- [The task]: In the text below on guardrails for presigned requests, transcribe the passage that begins with the words containing "In that context, are" and ends with "appropriate and necessary.".

[Begin Text provided]

Additional guardrails

When presigned requests are used appropriately by solution builders and users, they provide a secure mechanism for giving users access to data. In addition, the ability to generate presigned requests doesn’t provide principals with access that they didn’t already have.

In that context, are additional controls necessary? The justification for additional controls isn't based on a need to deny access but to provide the ability to monitor, to approve usage and set boundaries, and to reduce risk from user errors. In this way you can help ensure that usage is appropriate and necessary.

The following guardrails assist you in this goal. Before you enable these controls, you might want to determine existing usage by identifying presigned requests. This identification helps you prepare for the guardrail's impact to existing usage or to plan exceptions where needed.

Guardrail for s3:signatureAge

One defining characteristic of presigned requests is that they describe an expiration time. The signature for the request contains a date. This date is transmitted as an X-Amz-Date query string parameter for presigned URLs, and as a Date or x-amz-date header for a presigned POST.

[End Text provided]
[Begin Stored data]

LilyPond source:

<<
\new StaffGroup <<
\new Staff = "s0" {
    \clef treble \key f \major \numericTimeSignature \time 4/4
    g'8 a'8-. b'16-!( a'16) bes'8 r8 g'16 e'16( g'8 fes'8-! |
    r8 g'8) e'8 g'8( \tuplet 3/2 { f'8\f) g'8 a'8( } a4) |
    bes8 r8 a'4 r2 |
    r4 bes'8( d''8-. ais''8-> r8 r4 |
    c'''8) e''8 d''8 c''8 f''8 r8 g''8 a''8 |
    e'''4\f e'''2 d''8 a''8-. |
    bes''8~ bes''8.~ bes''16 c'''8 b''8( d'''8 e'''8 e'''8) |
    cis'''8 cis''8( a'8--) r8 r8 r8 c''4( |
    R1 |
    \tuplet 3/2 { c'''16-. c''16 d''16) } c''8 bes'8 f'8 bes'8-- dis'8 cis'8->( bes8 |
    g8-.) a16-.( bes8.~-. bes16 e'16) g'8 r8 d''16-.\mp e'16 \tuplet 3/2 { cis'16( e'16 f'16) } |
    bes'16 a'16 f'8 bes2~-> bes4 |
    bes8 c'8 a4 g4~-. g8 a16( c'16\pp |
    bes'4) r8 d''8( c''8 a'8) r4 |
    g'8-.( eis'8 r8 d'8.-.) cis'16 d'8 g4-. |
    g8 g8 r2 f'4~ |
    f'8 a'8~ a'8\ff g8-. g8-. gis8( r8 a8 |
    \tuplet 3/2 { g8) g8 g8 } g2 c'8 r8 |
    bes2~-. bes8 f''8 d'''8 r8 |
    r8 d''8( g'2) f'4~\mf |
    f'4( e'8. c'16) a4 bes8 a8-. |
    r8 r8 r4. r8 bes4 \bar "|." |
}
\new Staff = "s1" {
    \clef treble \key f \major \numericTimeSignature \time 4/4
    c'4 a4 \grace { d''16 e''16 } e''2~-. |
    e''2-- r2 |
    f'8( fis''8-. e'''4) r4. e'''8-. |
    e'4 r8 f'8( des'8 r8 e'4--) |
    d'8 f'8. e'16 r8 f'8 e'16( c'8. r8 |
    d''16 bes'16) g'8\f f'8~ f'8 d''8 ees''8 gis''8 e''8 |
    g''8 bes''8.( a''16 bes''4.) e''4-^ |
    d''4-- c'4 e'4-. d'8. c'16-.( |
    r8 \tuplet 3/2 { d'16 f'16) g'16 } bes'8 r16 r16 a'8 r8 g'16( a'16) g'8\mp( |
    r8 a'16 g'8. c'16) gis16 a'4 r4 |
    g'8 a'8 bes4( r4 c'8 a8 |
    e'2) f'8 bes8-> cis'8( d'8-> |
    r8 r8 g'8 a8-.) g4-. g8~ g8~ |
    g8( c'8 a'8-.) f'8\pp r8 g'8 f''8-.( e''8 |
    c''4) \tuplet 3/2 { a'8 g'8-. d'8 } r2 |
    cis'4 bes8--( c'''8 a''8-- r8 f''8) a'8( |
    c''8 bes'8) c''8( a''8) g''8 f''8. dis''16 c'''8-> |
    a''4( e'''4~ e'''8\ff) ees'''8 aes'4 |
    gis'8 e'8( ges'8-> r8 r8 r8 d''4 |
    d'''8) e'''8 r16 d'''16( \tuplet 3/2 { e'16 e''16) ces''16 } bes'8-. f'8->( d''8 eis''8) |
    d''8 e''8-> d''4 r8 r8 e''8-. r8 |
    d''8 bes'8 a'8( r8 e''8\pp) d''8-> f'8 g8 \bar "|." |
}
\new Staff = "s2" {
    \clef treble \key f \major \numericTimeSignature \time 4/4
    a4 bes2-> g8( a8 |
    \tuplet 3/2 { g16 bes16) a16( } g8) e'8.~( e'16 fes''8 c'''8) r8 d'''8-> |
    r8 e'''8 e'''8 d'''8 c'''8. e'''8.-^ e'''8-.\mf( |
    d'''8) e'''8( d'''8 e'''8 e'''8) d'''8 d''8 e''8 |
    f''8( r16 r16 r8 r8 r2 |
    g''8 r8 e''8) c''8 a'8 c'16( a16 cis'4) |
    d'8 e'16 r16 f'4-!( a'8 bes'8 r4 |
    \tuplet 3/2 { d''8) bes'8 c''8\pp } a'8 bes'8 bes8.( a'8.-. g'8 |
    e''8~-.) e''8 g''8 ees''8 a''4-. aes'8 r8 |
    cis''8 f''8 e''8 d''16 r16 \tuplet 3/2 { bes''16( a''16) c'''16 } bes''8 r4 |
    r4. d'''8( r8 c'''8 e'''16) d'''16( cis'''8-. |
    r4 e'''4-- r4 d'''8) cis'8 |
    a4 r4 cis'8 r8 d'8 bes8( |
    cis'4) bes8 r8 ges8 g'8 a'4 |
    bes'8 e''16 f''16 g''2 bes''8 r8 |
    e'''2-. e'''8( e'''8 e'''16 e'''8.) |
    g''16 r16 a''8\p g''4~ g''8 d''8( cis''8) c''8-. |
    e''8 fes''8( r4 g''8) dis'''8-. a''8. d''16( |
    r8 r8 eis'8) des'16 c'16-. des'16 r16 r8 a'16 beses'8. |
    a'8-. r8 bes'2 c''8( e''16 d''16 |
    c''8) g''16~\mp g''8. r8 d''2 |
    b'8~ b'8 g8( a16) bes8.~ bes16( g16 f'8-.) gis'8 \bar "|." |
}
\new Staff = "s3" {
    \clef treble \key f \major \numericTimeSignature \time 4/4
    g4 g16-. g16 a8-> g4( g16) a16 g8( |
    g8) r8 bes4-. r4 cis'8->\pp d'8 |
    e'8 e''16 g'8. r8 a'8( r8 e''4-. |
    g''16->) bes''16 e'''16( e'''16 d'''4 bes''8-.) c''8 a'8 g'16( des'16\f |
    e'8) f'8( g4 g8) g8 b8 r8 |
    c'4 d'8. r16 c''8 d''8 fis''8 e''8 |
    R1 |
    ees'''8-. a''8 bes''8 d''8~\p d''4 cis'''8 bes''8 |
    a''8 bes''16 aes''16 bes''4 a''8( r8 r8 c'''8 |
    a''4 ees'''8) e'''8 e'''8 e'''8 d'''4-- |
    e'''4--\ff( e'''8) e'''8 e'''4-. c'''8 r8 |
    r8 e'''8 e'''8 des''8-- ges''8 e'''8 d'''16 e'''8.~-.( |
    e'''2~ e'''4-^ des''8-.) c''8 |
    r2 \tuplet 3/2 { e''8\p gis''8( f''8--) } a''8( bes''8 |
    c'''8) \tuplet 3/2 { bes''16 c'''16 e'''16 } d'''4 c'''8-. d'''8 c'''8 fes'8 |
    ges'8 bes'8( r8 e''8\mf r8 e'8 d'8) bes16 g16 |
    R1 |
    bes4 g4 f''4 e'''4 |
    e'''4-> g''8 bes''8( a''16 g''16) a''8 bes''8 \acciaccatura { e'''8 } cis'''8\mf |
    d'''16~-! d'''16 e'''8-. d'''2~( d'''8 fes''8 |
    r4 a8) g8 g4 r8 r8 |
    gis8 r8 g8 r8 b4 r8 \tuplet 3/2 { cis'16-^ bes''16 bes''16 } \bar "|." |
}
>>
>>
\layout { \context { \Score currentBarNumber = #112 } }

[End Stored data]

- [Final result]:
In that context, are additional controls necessary? The justification for additional controls isn't based on a need to deny access but to provide the ability to monitor, to approve usage and set boundaries, and to reduce risk from user errors. In this way you can help ensure that usage is appropriate and necessary.